Tüm mirasçılar anlaşarak içlerinden birini “Tereke Temsilcisi” tayin edebilir. Yine de temsil yetkisi tek bir mirasçının azil iradesi ile ortadan kalkar. Örneğin beş kardeş içlerinden birinin temsilci olmasında anlaşmıştır. Sonradan içlerinden biri kararını değiştirerek temsil yetkisini geri alabilir.
Mirasçılar Kendi Arasında Anlaşamazsa Ne Olur?
Anlaşmanın mümkün olmadığı hallerde “Terekeye Temsilci Atanması” gerekir. Ya da bir mal varlığı üzerindeki elbirliği mülkiyetinin müşterek (paylı) mülkiyete dönüştürülmesi gerekir.
Anlaşmazlık Nedeniyle Terekeye Temsilci Atanması:
Mirasçılar kendi aralarından birinin tereke temsilcisi olması için anlaşabilir.

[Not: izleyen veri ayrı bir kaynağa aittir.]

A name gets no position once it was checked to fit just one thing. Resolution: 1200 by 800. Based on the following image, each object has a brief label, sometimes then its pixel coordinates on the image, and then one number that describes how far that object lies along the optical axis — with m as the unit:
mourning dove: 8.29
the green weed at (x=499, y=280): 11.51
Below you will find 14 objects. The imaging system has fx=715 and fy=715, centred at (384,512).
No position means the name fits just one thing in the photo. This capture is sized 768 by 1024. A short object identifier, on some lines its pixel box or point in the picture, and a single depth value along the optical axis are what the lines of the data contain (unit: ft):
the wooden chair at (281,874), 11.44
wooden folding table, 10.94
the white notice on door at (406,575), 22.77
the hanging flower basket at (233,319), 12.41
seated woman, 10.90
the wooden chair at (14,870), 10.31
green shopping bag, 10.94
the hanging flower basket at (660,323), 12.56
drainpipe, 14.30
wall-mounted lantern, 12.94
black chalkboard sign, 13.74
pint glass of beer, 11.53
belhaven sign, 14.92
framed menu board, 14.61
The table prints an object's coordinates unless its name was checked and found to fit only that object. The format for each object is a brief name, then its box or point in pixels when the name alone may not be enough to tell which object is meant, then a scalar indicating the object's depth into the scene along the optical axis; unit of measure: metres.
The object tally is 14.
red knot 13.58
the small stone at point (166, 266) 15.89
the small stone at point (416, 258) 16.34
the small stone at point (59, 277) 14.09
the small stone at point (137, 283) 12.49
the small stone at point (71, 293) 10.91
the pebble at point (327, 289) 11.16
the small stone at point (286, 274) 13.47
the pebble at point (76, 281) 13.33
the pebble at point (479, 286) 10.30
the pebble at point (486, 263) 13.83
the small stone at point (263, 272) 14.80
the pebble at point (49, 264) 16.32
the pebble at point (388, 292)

Temsilci, içlerinden biri veya üçüncü bir kişi olabilir. Temsilci olarak atanan kişi terekeyi ve tüm varislerin ortak çıkarlarını tek başına savunacaktır. Tereke temsilcisi yoksa varislerin hiçbiri tek başına hareket edemez. Çünkü miras kalan mallar miras ortaklığına aittir. Miras ortaklığı: Tarafların rızasına bakılmaksızın, kanunen ortaya çıkan bir ortaklık türüdür.
Miras ortaklığına ait taşınır / taşınmaz tüm mallar üzerinde elbirliği mülkiyeti vardır.
Miras bırakanın ölümünden sonra mirasçıların birlikte hareket etmeleri zaten süre gelen anlaşmazlıklar nedeniyle imkansız olabilir. Çoğu zaman da aynen taksim konusunda anlaşmazlık yaşanmaktadır. Yani, hangi mal kimde kalacak anlaşmazlığı.
- Anlaşmazlık halinde varislerden birinin tek başına mahkemeye başvurması yeterlidir.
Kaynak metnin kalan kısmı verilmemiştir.